- _Brief_:
All entries must be repeated exactly. No picture should appear in the result.

- _Supplied records_:

☆ ☆ ☆ ☆ ☆ ☆ ☆

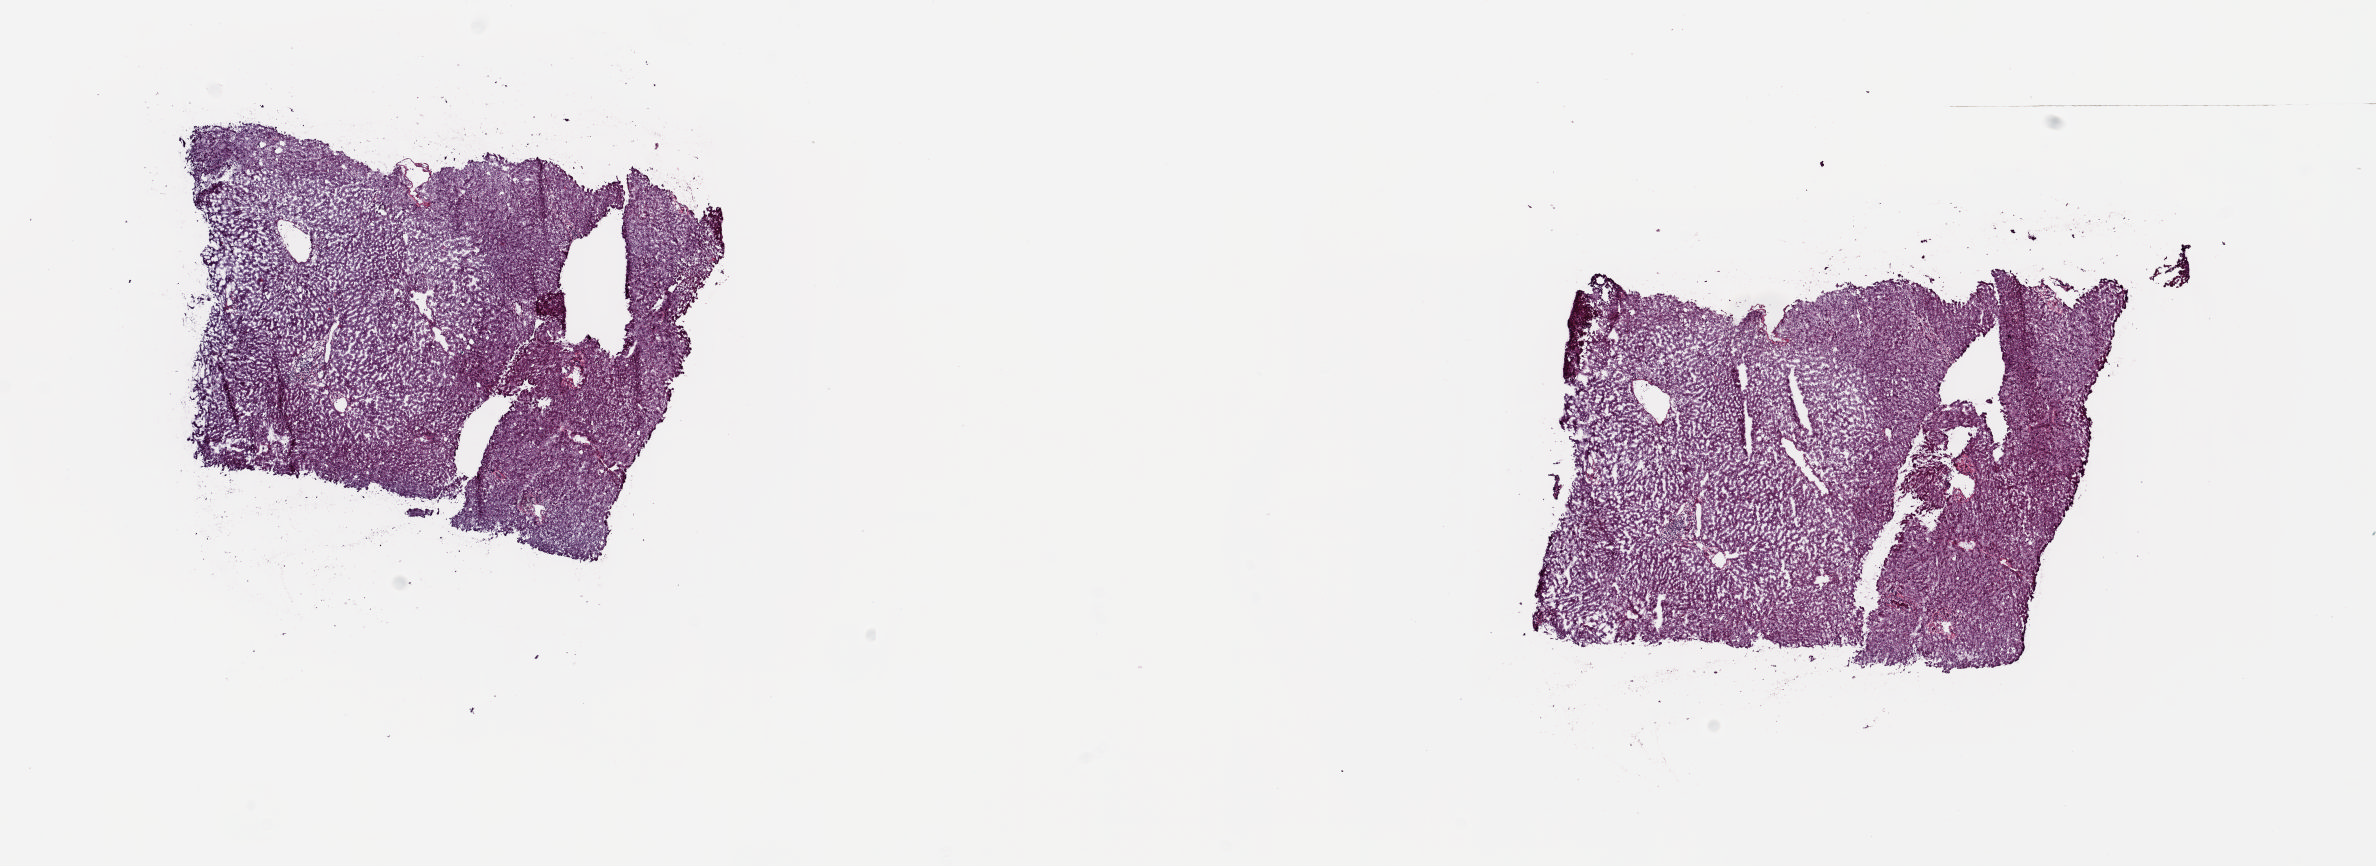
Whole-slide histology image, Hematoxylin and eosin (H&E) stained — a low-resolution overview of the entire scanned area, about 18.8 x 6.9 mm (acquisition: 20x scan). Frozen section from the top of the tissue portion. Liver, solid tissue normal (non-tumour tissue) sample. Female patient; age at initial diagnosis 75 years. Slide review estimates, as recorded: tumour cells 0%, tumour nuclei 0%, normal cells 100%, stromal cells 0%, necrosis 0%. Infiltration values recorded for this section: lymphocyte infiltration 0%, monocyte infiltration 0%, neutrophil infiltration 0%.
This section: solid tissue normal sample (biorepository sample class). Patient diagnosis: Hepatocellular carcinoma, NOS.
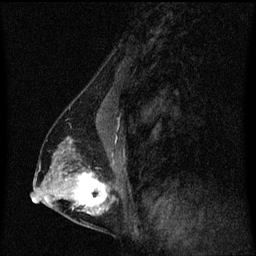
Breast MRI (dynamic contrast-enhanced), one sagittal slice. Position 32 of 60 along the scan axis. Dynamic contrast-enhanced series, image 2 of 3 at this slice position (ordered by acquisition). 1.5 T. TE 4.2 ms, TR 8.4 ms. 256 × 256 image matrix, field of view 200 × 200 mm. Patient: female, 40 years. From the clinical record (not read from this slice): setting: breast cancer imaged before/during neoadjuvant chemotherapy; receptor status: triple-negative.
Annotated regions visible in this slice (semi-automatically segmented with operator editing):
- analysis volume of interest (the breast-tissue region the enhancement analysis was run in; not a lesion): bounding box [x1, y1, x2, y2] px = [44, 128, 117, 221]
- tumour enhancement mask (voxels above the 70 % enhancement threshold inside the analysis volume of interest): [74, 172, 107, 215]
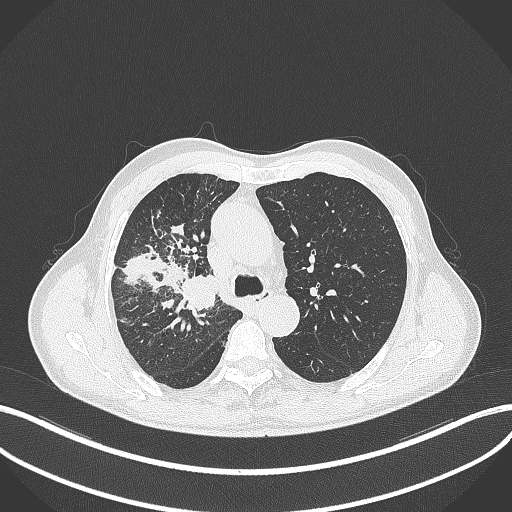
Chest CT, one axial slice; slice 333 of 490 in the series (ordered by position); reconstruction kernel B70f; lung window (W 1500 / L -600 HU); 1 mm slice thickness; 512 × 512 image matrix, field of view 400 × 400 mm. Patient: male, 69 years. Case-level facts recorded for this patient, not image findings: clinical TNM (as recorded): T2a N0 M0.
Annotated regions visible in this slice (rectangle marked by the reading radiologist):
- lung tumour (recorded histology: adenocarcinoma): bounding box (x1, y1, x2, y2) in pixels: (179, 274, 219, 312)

☆ ☆ ☆ ☆ ☆ ☆ ☆

- _Finished exercise_:
Whole-slide histology image, Hematoxylin and eosin (H&E) stained — a low-resolution overview of the entire scanned area, about 18.8 x 6.9 mm (acquisition: 20x scan). Frozen section from the top of the tissue portion. Liver, solid tissue normal (non-tumour tissue) sample. Female patient; age at initial diagnosis 75 years. Slide review estimates, as recorded: tumour cells 0%, tumour nuclei 0%, normal cells 100%, stromal cells 0%, necrosis 0%. Infiltration values recorded for this section: lymphocyte infiltration 0%, monocyte infiltration 0%, neutrophil infiltration 0%.
This section: solid tissue normal sample (biorepository sample class). Patient diagnosis: Hepatocellular carcinoma, NOS.
Breast MRI (dynamic contrast-enhanced), one sagittal slice. Position 32 of 60 along the scan axis. Dynamic contrast-enhanced series, image 2 of 3 at this slice position (ordered by acquisition). 1.5 T. TE 4.2 ms, TR 8.4 ms. 256 × 256 image matrix, field of view 200 × 200 mm. Patient: female, 40 years. From the clinical record (not read from this slice): setting: breast cancer imaged before/during neoadjuvant chemotherapy; receptor status: triple-negative.
Annotated regions visible in this slice (semi-automatically segmented with operator editing):
- analysis volume of interest (the breast-tissue region the enhancement analysis was run in; not a lesion): bounding box [x1, y1, x2, y2] px = [44, 128, 117, 221]
- tumour enhancement mask (voxels above the 70 % enhancement threshold inside the analysis volume of interest): [74, 172, 107, 215]
Chest CT, one axial slice; slice 333 of 490 in the series (ordered by position); reconstruction kernel B70f; lung window (W 1500 / L -600 HU); 1 mm slice thickness; 512 × 512 image matrix, field of view 400 × 400 mm. Patient: male, 69 years. Case-level facts recorded for this patient, not image findings: clinical TNM (as recorded): T2a N0 M0.
Annotated regions visible in this slice (rectangle marked by the reading radiologist):
- lung tumour (recorded histology: adenocarcinoma): bounding box (x1, y1, x2, y2) in pixels: (179, 274, 219, 312)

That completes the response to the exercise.